Coisas de ontem... e de hoje XCVIII

18 de Abril de 2014
Nylton Gomes Batista

Nylton Gomes Batista

– Vejam que no caso da Previdência Social – prossegue Tatão – além da aposentadoria injusta, pune-se o aposentado por algo que lhe foge ao controle, ou seja, a instituição escora-se nele para aparentar organização e seriedade, capa superficial que encobre falhas e mais falhas na origem da péssima assistência prestada aos seus “segurados”. Tanto na Educação quanto na Previdência Social, apela-se a recursos marotos para camuflar a deficiência. Mas isso, gente, não é exclusivo desses setores, ocorrendo o fenômeno em toda a administração pública. Na política, há parlamentares, por exemplo, que fazem um barulho danado, dando impressão ao público de que muito trabalham. Ao fim do mandato, apurado o resultado, ver-se-á que eles pouco fizeram, além de dar nomes a logradouros públicos, criar “dia disso”, “dia daquilo”, aprovar leis inócuas, já definidas pela Constituição, ou o oposto, configurado em projetos inconstitucionais. O que eles fazem durante todo o mandato é manter as aparências diante do eleitorado, visando à reeleição.

– Por essa mesma razão – intervém o Mário – há administradores públicos que evitam obras de infraestrutura. Tais obras não deixam marcas visíveis, as aparências, que os promovem.

E Tatão retoma o curso da conversa:

– Enquanto o Mário fazia sua observação, lembrei-me de outro exemplo. Faço questão de relatar o caso, por questão de justiça, reconhecendo que a prática de supervalorização da aparência ocorre, embora com menor frequência, também no setor privado. Em minhas andanças como trabalhador, trabalhei numa indústria, cujos papéis contábeis, em sua aparência, recebiam mais atenção que seu conteúdo.

– O quê? – surpreende-se Dorinha – eu a imaginar prédio vistoso a camuflar a esculhambação interna e você vem com essa? A coisa era bem mais séria.

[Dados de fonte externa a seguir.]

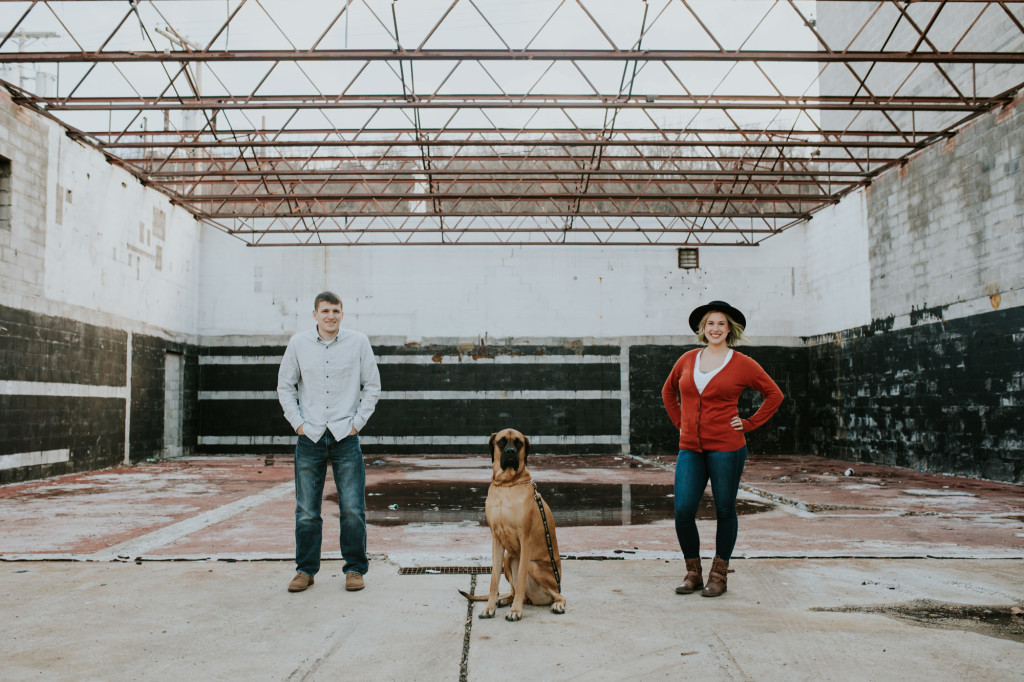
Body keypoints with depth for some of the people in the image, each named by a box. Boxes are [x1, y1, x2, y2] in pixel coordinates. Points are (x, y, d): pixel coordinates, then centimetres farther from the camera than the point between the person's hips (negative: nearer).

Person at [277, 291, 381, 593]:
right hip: (310, 438, 1)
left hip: (345, 437, -1)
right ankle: (305, 569, 20)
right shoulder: (299, 343, 4)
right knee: (306, 511, 6)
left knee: (353, 510, 0)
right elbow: (285, 386, 12)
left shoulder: (359, 342, 2)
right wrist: (298, 423, 2)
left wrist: (356, 423, 0)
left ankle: (355, 569, 14)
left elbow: (372, 386, 7)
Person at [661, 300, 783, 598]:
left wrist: (749, 424, 0)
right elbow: (668, 391, 24)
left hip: (726, 447, -3)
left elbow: (774, 395, 6)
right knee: (683, 512, -2)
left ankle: (718, 575, 21)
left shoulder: (742, 364, -2)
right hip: (690, 448, 3)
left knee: (725, 511, 7)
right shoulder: (688, 360, 8)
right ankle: (693, 572, 17)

– Seríssima – confirma Tatão, continuando – relatórios mensais de custeio eram, obrigatoriamente, ornados com traços multicoloridos (quatro cores) milimetricamente calculados, usando-se para isso, canetas específicas. Funcionários do setor não podiam nem pensar em alterar o estabelecido. Quanto aos números encontrados por eles, nem sempre eram transpostos, em sua verdadeira essência, para o formulário oficial. Descobriu-se, mais tarde, falseamento dos resultados conveniente a grupo que se locupletava dentro da empresa, mediante desvio de material.

– Presumo que essa situação não tenha perdurado por muito tempo – observa Quinzão.

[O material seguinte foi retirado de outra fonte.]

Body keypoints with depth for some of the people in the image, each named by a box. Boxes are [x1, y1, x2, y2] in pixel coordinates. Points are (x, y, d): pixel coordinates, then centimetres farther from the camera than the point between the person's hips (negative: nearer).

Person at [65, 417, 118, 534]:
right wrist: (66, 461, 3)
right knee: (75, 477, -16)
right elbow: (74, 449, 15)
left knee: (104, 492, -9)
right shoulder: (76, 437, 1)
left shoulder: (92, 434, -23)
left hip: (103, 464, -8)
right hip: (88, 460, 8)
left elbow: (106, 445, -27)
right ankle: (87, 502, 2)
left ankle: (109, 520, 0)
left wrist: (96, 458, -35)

– Nem havia como! A fábrica acabou por encerrar suas atividades!

– Entre o setor público e o privado, a diferença é que, no primeiro caso, toda a população sofre consequências e, no segundo, apenas um grupo – observa Dorinha.

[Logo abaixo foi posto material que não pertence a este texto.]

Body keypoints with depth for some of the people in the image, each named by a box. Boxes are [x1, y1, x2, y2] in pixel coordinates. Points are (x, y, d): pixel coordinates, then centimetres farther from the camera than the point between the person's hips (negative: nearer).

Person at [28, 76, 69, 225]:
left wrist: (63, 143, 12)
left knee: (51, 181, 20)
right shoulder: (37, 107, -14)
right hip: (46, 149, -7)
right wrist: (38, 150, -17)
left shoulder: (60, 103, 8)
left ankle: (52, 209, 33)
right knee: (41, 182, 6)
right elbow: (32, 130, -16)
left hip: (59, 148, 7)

Dolores não espera que Tatão a rebata:

– Aí é que você se engana, minha cara! Pode não ser toda a população, mas o grupo afetado, no caso do setor privado, é bem maior do que você imagina. Fora da empresa, há que considerar credores, fornecedores, prestadores de serviços e todos que se relacionam com ela, de uma forma ou de outra. E, por fim há o consumidor, que sofre falta do produto no mercado e, por isso, acaba por pagar mais caro.

– Isso mesmo – confirma Tatão – é preciso entender que tudo está interligado. Uma pessoa, um fato, pode parecer isolado, mas não é. Tudo é parte do todo! E a questão da falsa aparência, é bom não se esquecer, que tudo começa na pessoa. Para a imagem pessoal, a sociedade estabelece padrões, dos quais não se pode fugir. Vestir-se de modo inadequado, por exemplo, é meio caminho para a desclassificação em seleção para fins de emprego, dependendo do cargo ou função oferecida, variando também de empresa para empresa. Valores interiores quase sempre são olvidados e capacidade de trabalho é medida por diplomas apresentados. Indivíduo andrajoso ou não bem proporcionado fisicamente corre risco de ser levado à lista da marginalidade, ainda que dotado das melhores qualidades morais, espirituais e intelectuais.

Enquanto o bate-papo prossegue com predominância do diálogo entre dois ou três, Manelão ouve, atento, e, em dado momento, interfere:

– Vocês censuram a supervalorização da aparência, mas, ela pode ser bem vinda e indispensável.

– Ora, que é isso, Manelão? Você se coloca a favor da falsidade!... – protesta Dorinha.

– Ah! é? Queria ver você a visitar sepultura, se a realidade, abaixo do gramado das modernas necrópoles ou dentro dos mausoléus das antigas e tradicionais cidades dos pés-juntos, estivesse exposta sob a característica fedentina.